** Begin PAGE EXCERPT **

UNITED STATES OF AMERICA
v.
NEGII COFFEE, II



The opinion of the court was delivered by: Judge Conner

MEMORANDUM

Presently before the court is defendant's pro se motion (Doc. 166) to vacate, set aside, or correct his sentence pursuant to 28 U.S.C. § 2255.*fn1 Defendant asserts multiple theories to support his motion to vacate. Specifically, defendant contends that (1) he received ineffective assistance of counsel in violation of his Sixth Amendment rights,*fn2 (see Doc. 167 at 1-17); (2) his guilty plea was not made knowingly and intelligently because the government breached the terms of its plea agreement, (id. at 18); (3) the court erred in enhancing his sentence pursuant to U.S.S.G. § 2K2.1(b)(5), (id. at 26); (4) the court erred in computing his criminal history score pursuant to U.S.S.G. § 4A1.2(c)(1), (id. at 31); and (5) the court erred in determining that his family circumstances did not warrant a downward departure from the guidelines range, (id. at 40). For the reasons that follow, defendant's motion (Doc. 166) will be denied.

I. Statement of Facts & Procedural History

On July 20, 2005, defendant was indicted on one count of being a felon in possession of a firearm, see 18 U.S.C. § 922(g)(1).On December 8, 2005, defendant was charged by superseding indictment with one count of being a felon in possession of a firearm, one count of possessing a firearm in relation to and in furtherance of a drug trafficking crime, see 18 U.S.C. § 924(c)(1), and two counts of possession with intent to distribute a controlled substance, see 18 U.S.C. § 841(a)(1). On January 17, 2006, defendant entered a plea of not guilty with respect to the superseding indictment. (See Doc. 43). Defendant withdrew his plea of not guilty on August 23, 2006 and entered a plea of guilty to being a felon in possession of a firearm. (See Docs. 95, 105). Defendant was sentenced on May 3, 2007, (see Doc. 136), and judgment was thereafter entered, (see Doc. 137).

Defendant filed a notice of appeal with the Third Circuit Court of Appeals on May 13, 2007. (See Doc. 138). The Third Circuit affirmed the judgment of sentence on September 30, 2008. See United States v. Negii Coffee II, 293 F. App'x 904 (3d Cir. 2008). On November 23, 2009, defendant timely filed the instant motion (Doc. 166) to vacate, set aside, or correct his sentence pursuant to28 U.S.C. § 2255. The motion has been fully briefed and is ripe for disposition.

II. Discussion

Defendant alleges that he was denied effective assistance of counsel in violation of the Sixth Amendment, that his guilty plea was not knowing and voluntary because the government breached its plea agreement, and that the court committed various errors during sentencing. The court will address these issues seriatim.

** End PAGE EXCERPT **

▸ WHAT TO WORK ON:
Copy the part of the court opinion between "Defendant alleges that" and "these issues seriatim.", inclusive. These rows have nothing to do with the court opinion above.

** Begin PROVIDED RECORDS **

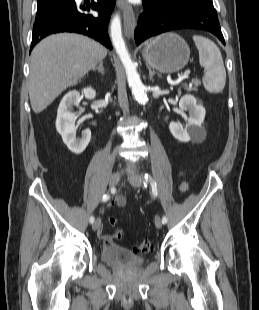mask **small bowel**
<instances>
[{
  "label": "small bowel",
  "mask_w": 259,
  "mask_h": 310,
  "mask_svg": "<svg viewBox=\"0 0 259 310\" xmlns=\"http://www.w3.org/2000/svg\"><path fill=\"white\" fill-rule=\"evenodd\" d=\"M179 176L184 178L185 174L180 173ZM188 186H189V183L186 180L182 181L179 186L180 192L182 193L186 192L188 189ZM113 205L122 207L125 205V199L122 196H117L113 201ZM97 234H98V237L104 242L105 245L113 244V240H114L113 236L104 234L102 226H99Z\"/></svg>",
  "instance_id": "1"
}]
</instances>
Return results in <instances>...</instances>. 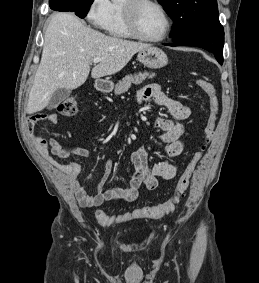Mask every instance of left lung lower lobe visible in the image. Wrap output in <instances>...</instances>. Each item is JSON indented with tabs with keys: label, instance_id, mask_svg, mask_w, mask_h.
<instances>
[{
	"label": "left lung lower lobe",
	"instance_id": "0a47b994",
	"mask_svg": "<svg viewBox=\"0 0 259 283\" xmlns=\"http://www.w3.org/2000/svg\"><path fill=\"white\" fill-rule=\"evenodd\" d=\"M196 46L204 48L212 53H214L217 61L222 64L223 62V46H224V30L221 25L207 31L205 33L198 34L196 36L183 39L180 41H175L169 46Z\"/></svg>",
	"mask_w": 259,
	"mask_h": 283
}]
</instances>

** End PROVIDED RECORDS **

▸ FINAL ANSWER:
Defendant alleges that he was denied effective assistance of counsel in violation of the Sixth Amendment, that his guilty plea was not knowing and voluntary because the government breached its plea agreement, and that the court committed various errors during sentencing. The court will address these issues seriatim.